** Görev Tanımı **
Aşağıdaki listenin tamamını, tek bir harfini bile değiştirmeden olduğu gibi yeniden yaz.

** Görev Verileri **
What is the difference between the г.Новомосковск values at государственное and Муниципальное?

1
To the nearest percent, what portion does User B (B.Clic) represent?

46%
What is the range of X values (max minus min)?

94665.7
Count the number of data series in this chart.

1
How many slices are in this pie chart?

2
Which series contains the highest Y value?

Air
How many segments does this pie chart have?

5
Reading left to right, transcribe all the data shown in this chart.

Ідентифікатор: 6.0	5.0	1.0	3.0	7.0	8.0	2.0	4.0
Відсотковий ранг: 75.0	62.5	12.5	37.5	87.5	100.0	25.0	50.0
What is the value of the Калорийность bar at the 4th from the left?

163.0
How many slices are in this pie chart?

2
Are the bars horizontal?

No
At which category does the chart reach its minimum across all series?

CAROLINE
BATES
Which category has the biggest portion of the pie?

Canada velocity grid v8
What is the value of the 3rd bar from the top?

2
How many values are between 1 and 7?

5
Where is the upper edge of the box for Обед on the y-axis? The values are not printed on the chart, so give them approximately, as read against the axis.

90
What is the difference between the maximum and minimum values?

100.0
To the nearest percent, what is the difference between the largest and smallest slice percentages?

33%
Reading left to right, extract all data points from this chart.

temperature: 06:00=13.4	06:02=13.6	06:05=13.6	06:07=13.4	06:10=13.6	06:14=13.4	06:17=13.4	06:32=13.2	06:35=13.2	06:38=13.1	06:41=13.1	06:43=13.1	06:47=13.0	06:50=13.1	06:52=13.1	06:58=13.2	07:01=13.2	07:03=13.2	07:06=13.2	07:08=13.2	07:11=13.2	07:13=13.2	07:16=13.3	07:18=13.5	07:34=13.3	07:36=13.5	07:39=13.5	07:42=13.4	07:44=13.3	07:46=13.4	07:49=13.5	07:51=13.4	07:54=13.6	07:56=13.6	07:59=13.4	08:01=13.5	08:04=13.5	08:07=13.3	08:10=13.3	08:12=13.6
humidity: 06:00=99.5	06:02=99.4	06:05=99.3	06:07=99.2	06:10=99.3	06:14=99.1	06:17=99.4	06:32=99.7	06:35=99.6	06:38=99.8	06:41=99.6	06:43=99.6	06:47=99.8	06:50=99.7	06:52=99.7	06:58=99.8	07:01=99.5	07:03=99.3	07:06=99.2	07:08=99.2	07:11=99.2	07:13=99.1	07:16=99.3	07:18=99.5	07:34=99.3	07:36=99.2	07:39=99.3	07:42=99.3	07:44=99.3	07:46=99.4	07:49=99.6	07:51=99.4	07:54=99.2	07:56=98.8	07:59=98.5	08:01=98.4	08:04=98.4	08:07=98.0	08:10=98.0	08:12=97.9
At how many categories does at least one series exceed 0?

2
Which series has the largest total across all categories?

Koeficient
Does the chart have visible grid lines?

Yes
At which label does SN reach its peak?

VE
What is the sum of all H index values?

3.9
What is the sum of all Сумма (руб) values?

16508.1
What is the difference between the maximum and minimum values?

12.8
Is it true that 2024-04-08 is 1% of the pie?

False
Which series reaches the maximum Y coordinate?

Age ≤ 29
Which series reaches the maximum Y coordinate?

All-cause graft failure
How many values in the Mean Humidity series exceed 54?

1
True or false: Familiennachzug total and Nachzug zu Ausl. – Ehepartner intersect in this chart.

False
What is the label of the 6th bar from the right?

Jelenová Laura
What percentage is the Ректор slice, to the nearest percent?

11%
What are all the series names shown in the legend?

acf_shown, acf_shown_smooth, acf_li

** Yazılı Çözüm **
What is the difference between the г.Новомосковск values at государственное and Муниципальное?

1
To the nearest percent, what portion does User B (B.Clic) represent?

46%
What is the range of X values (max minus min)?

94665.7
Count the number of data series in this chart.

1
How many slices are in this pie chart?

2
Which series contains the highest Y value?

Air
How many segments does this pie chart have?

5
Reading left to right, transcribe all the data shown in this chart.

Ідентифікатор: 6.0	5.0	1.0	3.0	7.0	8.0	2.0	4.0
Відсотковий ранг: 75.0	62.5	12.5	37.5	87.5	100.0	25.0	50.0
What is the value of the Калорийность bar at the 4th from the left?

163.0
How many slices are in this pie chart?

2
Are the bars horizontal?

No
At which category does the chart reach its minimum across all series?

CAROLINE
BATES
Which category has the biggest portion of the pie?

Canada velocity grid v8
What is the value of the 3rd bar from the top?

2
How many values are between 1 and 7?

5
Where is the upper edge of the box for Обед on the y-axis? The values are not printed on the chart, so give them approximately, as read against the axis.

90
What is the difference between the maximum and minimum values?

100.0
To the nearest percent, what is the difference between the largest and smallest slice percentages?

33%
Reading left to right, extract all data points from this chart.

temperature: 06:00=13.4	06:02=13.6	06:05=13.6	06:07=13.4	06:10=13.6	06:14=13.4	06:17=13.4	06:32=13.2	06:35=13.2	06:38=13.1	06:41=13.1	06:43=13.1	06:47=13.0	06:50=13.1	06:52=13.1	06:58=13.2	07:01=13.2	07:03=13.2	07:06=13.2	07:08=13.2	07:11=13.2	07:13=13.2	07:16=13.3	07:18=13.5	07:34=13.3	07:36=13.5	07:39=13.5	07:42=13.4	07:44=13.3	07:46=13.4	07:49=13.5	07:51=13.4	07:54=13.6	07:56=13.6	07:59=13.4	08:01=13.5	08:04=13.5	08:07=13.3	08:10=13.3	08:12=13.6
humidity: 06:00=99.5	06:02=99.4	06:05=99.3	06:07=99.2	06:10=99.3	06:14=99.1	06:17=99.4	06:32=99.7	06:35=99.6	06:38=99.8	06:41=99.6	06:43=99.6	06:47=99.8	06:50=99.7	06:52=99.7	06:58=99.8	07:01=99.5	07:03=99.3	07:06=99.2	07:08=99.2	07:11=99.2	07:13=99.1	07:16=99.3	07:18=99.5	07:34=99.3	07:36=99.2	07:39=99.3	07:42=99.3	07:44=99.3	07:46=99.4	07:49=99.6	07:51=99.4	07:54=99.2	07:56=98.8	07:59=98.5	08:01=98.4	08:04=98.4	08:07=98.0	08:10=98.0	08:12=97.9
At how many categories does at least one series exceed 0?

2
Which series has the largest total across all categories?

Koeficient
Does the chart have visible grid lines?

Yes
At which label does SN reach its peak?

VE
What is the sum of all H index values?

3.9
What is the sum of all Сумма (руб) values?

16508.1
What is the difference between the maximum and minimum values?

12.8
Is it true that 2024-04-08 is 1% of the pie?

False
Which series reaches the maximum Y coordinate?

Age ≤ 29
Which series reaches the maximum Y coordinate?

All-cause graft failure
How many values in the Mean Humidity series exceed 54?

1
True or false: Familiennachzug total and Nachzug zu Ausl. – Ehepartner intersect in this chart.

False
What is the label of the 6th bar from the right?

Jelenová Laura
What percentage is the Ректор slice, to the nearest percent?

11%
What are all the series names shown in the legend?

acf_shown, acf_shown_smooth, acf_li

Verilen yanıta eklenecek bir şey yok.